### TASK DETAILS:
Reproduce the passage of the financial statement notes word for word, from "In April 2006, AMNB" up to and including "consolidated balance sheets.".

--- GIVEN PASSAGE ---

The accompanying notes are an integral part of the consolidated financial statements.
 
 

 
6

AMERICAN NATIONAL BANKSHARES INC. AND SUBSIDIARIES
NOTES TO CONSOLIDATED FINANCIAL STATEMENTS


 
Note 1 – Basis of Presentation

The consolidated financial statements include the accounts of American National Bankshares Inc. and its wholly owned subsidiary, American National Bank and Trust Company (collectively referred to as the “Company”).  American National Bank offers a wide variety of retail, commercial, secondary market mortgage lending, and trust and investment services which also include non-deposit products such as mutual funds and insurance policies.

In April 2006, AMNB Statutory Trust I, a Delaware statutory trust (the “Trust”) and a wholly owned subsidiary of the Company was formed for the purpose of issuing preferred securities (the “Trust Preferred Securities”) in a private placement pursuant to an applicable exemption from registration.  Proceeds from the securities were used to fund the acquisition of Community First Financial Corporation.  In accordance with FASB Interpretation No. 46R, Consolidation of Variable Interest Entities, the Corporation did not eliminate through consolidation the Corporation’s $619,000 equity investment in the Trust.  Instead, the Corporation reflected this equity investment in the “Trust Preferred Capital Notes” line item in the consolidated balance sheets.

All significant inter-company transactions and accounts are eliminated in consolidation, with the exception of the Trust, as detailed above.

In the opinion of management, the accompanying unaudited consolidated financial statements contain all adjustments (consisting of normal recurring accruals) necessary to present fairly the Company’s financial position as of March 31, 2008; the consolidated statements of income for the three months ended March 31, 2008 and 2007; the consolidated statements of changes in shareholders’ equity for the three months ended March 31, 2008 and 2007; and the consolidated statements of cash flows for the three months ended March 31, 2008 and 2007.  Operating results for the three month periods ended March 31, 2008 are not necessarily indicative of the results that may occur for the year ending December 31, 2008.  Certain reclassifications have been made to prior period balances to conform to the current period presentation.  The statements should be read in conjunction with the Notes to Financial Statements included in the Company’s Form 10-K for the year ended December 31, 2007.

 
 
Note 2 - New Accounting Pronouncements
 
In March 2008, the FASB issued SFAS No. 161, Disclosures about Derivative Instruments and Hedging Activities – an amendment of FASB Statement No. 133.  SFAS 161 changes the disclosure requirements for derivative instruments and hedging activities.  Entities are required to provide enhanced disclosures about (a) how and why an entity uses derivative instruments, (b) how derivative instruments and related hedged items are accounted for under SFAS 133 and its related interpretations, and (c) how derivative instruments and related hedged items affect an entity’s financial position, financial performance and cash flows.  SFAS 161 is effective for fiscal years and interim periods beginning after November 15, 2008, with early application permitted. The Company does not expect the implementation of SFAS 161 to have a material impact on its consolidated financial statements.

--- RECORD SET ---

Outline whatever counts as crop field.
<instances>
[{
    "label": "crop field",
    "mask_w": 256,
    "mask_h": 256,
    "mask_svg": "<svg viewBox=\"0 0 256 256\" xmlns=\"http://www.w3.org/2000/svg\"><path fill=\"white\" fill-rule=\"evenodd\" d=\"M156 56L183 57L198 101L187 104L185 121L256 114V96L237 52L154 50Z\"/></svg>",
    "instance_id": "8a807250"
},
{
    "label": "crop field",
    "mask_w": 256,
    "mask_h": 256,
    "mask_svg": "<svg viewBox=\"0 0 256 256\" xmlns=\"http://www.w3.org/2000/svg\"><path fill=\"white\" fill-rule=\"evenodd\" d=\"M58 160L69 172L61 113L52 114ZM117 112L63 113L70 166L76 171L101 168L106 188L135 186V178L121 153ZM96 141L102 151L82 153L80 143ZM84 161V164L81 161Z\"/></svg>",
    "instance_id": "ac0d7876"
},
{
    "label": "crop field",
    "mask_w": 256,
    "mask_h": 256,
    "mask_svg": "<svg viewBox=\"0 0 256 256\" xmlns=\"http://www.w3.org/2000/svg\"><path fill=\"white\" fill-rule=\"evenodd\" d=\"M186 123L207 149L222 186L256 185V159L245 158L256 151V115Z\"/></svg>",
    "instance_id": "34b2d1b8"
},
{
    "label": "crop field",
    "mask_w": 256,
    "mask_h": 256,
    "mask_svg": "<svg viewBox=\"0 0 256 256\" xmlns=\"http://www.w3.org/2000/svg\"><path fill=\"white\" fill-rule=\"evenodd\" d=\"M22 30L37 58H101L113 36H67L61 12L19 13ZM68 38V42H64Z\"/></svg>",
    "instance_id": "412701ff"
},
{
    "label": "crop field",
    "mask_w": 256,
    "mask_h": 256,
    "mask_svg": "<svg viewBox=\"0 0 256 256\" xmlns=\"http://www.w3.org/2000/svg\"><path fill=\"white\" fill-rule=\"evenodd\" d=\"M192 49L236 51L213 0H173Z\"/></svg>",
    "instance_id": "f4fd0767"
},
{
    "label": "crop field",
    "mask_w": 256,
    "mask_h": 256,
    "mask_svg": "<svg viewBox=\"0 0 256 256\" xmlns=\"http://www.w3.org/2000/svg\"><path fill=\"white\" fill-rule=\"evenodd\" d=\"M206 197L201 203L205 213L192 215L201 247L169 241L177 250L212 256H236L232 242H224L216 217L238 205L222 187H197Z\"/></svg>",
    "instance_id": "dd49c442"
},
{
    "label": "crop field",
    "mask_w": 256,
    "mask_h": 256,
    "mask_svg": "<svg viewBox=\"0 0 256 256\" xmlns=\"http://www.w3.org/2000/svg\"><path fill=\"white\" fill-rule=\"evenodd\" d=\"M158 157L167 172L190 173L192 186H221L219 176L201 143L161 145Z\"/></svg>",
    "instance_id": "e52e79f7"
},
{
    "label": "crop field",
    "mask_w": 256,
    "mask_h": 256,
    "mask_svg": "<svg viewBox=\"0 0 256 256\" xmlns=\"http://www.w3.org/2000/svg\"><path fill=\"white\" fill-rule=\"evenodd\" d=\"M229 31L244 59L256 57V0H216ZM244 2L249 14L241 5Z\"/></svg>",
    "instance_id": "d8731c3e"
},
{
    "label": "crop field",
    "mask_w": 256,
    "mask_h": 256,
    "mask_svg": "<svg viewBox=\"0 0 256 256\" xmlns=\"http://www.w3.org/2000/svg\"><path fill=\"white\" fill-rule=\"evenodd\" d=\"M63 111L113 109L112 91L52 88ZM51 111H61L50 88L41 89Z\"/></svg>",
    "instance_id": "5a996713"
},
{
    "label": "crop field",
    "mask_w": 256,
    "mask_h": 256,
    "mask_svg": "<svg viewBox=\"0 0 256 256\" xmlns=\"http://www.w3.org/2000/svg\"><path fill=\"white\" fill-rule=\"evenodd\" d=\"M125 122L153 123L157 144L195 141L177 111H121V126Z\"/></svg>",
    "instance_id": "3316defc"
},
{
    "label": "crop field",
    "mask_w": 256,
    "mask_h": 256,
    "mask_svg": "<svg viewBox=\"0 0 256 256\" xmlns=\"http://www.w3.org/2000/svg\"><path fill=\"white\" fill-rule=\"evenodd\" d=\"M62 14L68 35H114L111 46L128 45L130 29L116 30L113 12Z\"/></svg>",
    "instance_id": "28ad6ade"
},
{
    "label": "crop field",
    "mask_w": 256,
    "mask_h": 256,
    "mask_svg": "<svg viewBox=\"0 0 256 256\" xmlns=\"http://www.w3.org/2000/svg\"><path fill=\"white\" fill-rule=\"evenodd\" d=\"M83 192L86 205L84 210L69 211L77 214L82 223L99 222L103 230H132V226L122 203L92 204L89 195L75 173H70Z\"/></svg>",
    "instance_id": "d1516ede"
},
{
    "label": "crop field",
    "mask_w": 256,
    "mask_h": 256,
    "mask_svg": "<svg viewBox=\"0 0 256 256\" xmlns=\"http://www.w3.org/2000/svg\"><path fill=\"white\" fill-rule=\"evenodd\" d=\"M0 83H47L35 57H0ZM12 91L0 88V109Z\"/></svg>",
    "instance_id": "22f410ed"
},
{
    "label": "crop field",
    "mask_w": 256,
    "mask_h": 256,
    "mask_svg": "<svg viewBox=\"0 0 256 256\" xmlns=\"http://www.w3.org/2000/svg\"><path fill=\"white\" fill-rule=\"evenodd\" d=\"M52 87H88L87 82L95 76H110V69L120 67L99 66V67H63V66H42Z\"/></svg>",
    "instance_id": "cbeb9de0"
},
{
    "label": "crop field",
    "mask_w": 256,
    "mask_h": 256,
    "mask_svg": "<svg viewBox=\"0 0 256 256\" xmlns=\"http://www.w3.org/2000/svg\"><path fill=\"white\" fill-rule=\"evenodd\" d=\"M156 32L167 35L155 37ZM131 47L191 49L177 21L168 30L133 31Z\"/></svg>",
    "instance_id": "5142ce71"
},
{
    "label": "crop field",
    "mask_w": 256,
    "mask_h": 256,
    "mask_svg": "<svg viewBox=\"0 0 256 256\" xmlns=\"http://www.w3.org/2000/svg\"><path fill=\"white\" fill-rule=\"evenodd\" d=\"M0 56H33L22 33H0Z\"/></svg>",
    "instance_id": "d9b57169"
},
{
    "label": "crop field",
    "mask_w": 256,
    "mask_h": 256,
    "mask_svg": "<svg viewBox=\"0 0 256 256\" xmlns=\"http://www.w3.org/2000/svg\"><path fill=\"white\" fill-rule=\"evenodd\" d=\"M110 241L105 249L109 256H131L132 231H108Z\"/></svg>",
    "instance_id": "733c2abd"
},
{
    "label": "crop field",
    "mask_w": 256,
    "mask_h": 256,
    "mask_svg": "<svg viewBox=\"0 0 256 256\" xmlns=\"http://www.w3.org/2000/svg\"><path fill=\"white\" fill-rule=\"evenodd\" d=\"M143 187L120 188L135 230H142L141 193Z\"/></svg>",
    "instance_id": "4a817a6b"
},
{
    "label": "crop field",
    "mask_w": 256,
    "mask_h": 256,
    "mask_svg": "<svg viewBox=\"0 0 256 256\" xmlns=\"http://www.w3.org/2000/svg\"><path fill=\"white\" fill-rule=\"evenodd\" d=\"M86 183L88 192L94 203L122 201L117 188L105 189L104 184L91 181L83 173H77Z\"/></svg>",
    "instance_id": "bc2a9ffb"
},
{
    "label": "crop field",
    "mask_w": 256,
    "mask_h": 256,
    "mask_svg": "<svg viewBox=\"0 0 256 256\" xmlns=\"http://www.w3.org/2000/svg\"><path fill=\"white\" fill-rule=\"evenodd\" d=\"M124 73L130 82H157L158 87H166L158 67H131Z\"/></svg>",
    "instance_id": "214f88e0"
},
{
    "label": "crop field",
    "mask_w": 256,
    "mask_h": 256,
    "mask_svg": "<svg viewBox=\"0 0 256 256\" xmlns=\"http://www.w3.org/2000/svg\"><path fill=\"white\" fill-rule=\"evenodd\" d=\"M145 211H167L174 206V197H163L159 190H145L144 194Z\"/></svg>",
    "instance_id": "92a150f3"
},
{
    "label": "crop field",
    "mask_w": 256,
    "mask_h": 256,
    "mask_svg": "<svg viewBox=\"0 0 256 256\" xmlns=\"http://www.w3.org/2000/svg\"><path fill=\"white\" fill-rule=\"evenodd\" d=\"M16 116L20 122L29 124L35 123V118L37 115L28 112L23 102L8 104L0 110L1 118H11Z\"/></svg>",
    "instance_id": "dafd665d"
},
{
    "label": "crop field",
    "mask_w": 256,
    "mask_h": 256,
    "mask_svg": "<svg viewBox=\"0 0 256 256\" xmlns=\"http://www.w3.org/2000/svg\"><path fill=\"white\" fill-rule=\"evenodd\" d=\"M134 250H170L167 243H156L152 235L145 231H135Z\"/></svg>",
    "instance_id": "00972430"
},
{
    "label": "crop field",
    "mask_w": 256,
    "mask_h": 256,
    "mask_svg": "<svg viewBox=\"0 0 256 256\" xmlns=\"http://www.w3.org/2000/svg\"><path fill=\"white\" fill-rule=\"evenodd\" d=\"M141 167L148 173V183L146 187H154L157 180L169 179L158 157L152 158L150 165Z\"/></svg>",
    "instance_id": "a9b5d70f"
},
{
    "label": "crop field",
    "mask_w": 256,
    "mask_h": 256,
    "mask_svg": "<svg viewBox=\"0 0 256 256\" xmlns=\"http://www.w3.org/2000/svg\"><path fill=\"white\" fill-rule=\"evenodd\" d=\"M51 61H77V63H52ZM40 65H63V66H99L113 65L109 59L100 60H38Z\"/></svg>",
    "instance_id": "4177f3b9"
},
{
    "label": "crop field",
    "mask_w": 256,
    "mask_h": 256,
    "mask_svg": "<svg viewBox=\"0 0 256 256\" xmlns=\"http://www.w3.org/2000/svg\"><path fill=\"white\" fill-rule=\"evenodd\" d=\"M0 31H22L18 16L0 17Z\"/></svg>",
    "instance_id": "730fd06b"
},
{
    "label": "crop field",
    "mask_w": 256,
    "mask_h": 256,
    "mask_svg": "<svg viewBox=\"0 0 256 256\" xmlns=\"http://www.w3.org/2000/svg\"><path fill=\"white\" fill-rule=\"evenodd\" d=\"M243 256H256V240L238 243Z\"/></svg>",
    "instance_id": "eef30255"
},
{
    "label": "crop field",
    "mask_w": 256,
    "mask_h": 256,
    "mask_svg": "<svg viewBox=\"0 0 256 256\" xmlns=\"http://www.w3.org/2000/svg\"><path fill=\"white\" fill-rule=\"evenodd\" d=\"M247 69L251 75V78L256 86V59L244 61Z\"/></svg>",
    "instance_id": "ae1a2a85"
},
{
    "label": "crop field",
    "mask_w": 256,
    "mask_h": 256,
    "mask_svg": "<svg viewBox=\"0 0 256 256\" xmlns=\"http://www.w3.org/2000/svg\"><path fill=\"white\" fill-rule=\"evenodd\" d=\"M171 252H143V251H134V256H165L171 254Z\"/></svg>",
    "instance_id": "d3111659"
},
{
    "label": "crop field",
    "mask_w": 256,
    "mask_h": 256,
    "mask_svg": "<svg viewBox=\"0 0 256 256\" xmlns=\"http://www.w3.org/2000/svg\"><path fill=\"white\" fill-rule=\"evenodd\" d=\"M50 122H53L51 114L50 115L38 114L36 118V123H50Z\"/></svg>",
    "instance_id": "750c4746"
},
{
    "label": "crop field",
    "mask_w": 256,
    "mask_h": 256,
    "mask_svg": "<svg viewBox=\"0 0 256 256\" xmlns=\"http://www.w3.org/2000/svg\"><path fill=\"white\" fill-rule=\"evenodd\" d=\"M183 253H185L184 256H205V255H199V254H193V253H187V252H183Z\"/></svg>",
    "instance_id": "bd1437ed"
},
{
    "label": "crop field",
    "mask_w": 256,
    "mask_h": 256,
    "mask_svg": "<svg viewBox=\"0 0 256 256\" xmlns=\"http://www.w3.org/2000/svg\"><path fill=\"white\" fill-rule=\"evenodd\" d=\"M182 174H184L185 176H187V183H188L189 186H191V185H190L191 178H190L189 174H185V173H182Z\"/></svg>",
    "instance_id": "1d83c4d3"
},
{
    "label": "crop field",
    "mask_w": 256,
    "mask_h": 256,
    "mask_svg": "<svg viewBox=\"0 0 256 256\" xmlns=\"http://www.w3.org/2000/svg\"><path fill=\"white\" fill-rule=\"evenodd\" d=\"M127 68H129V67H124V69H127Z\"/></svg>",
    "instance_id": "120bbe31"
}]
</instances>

---

### SOLUTION FOR THIS TASK:
In April 2006, AMNB Statutory Trust I, a Delaware statutory trust (the “Trust”) and a wholly owned subsidiary of the Company was formed for the purpose of issuing preferred securities (the “Trust Preferred Securities”) in a private placement pursuant to an applicable exemption from registration.  Proceeds from the securities were used to fund the acquisition of Community First Financial Corporation.  In accordance with FASB Interpretation No. 46R, Consolidation of Variable Interest Entities, the Corporation did not eliminate through consolidation the Corporation’s $619,000 equity investment in the Trust.  Instead, the Corporation reflected this equity investment in the “Trust Preferred Capital Notes” line item in the consolidated balance sheets.